### RECORDS SHOWN
━━━━━━━━━━

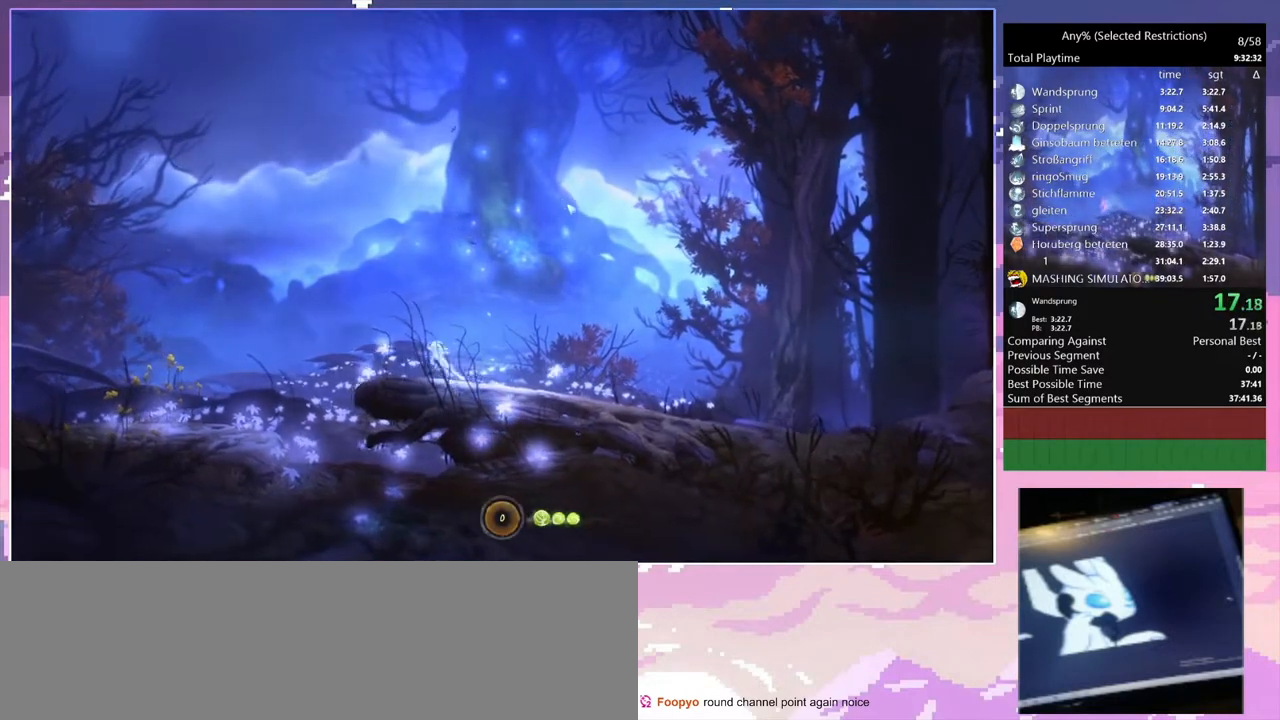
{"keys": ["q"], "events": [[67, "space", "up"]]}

━━━━━━━━━━

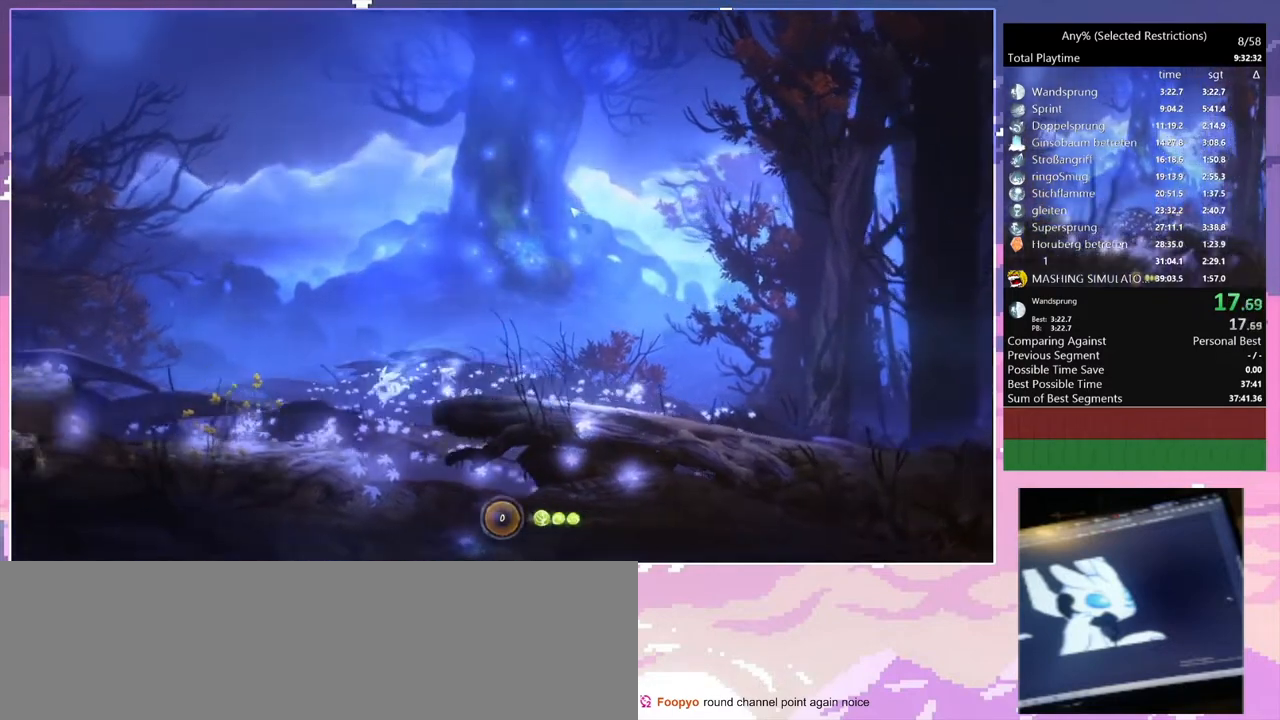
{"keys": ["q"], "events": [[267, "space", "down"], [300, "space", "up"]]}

━━━━━━━━━━

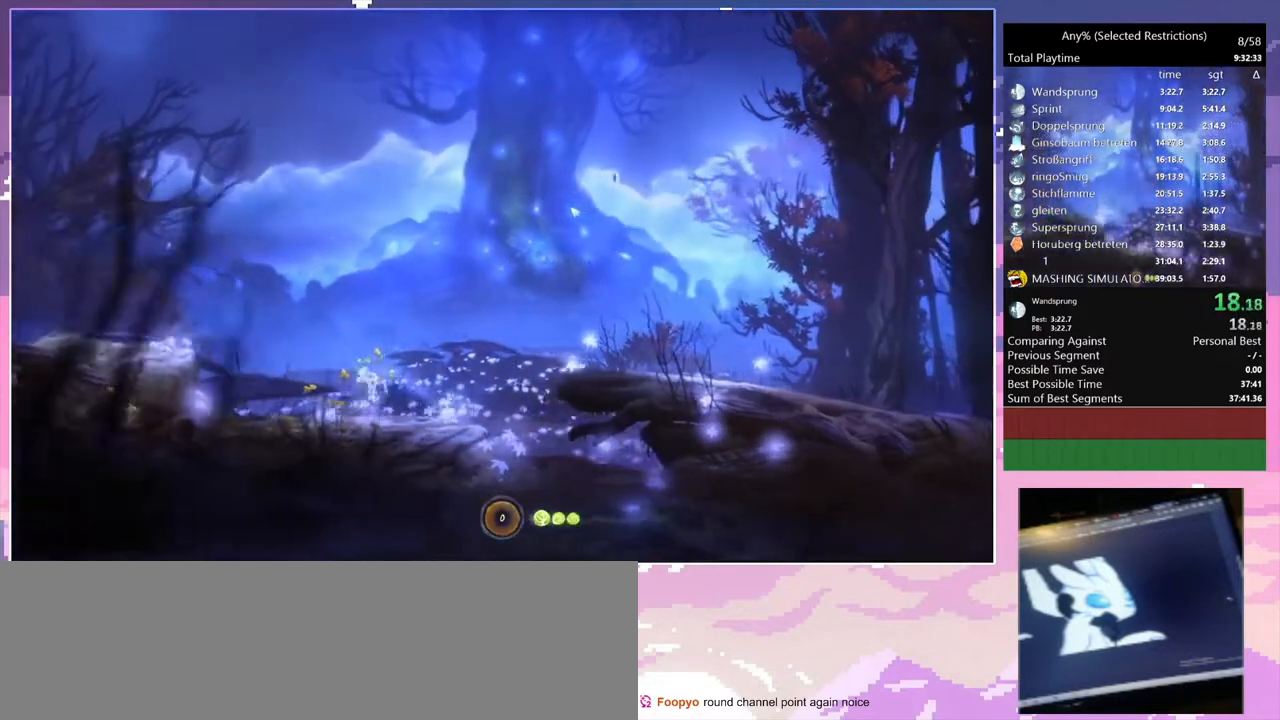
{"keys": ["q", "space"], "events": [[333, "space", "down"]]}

━━━━━━━━━━

### INSTRUCTIONS TO FOLLOW
Every line in the records above that contains the word "down" is to be copied out.

### TASK OUTPUT
{"keys": ["q"], "events": [[267, "space", "down"], [300, "space", "up"]]}
{"keys": ["q", "space"], "events": [[333, "space", "down"]]}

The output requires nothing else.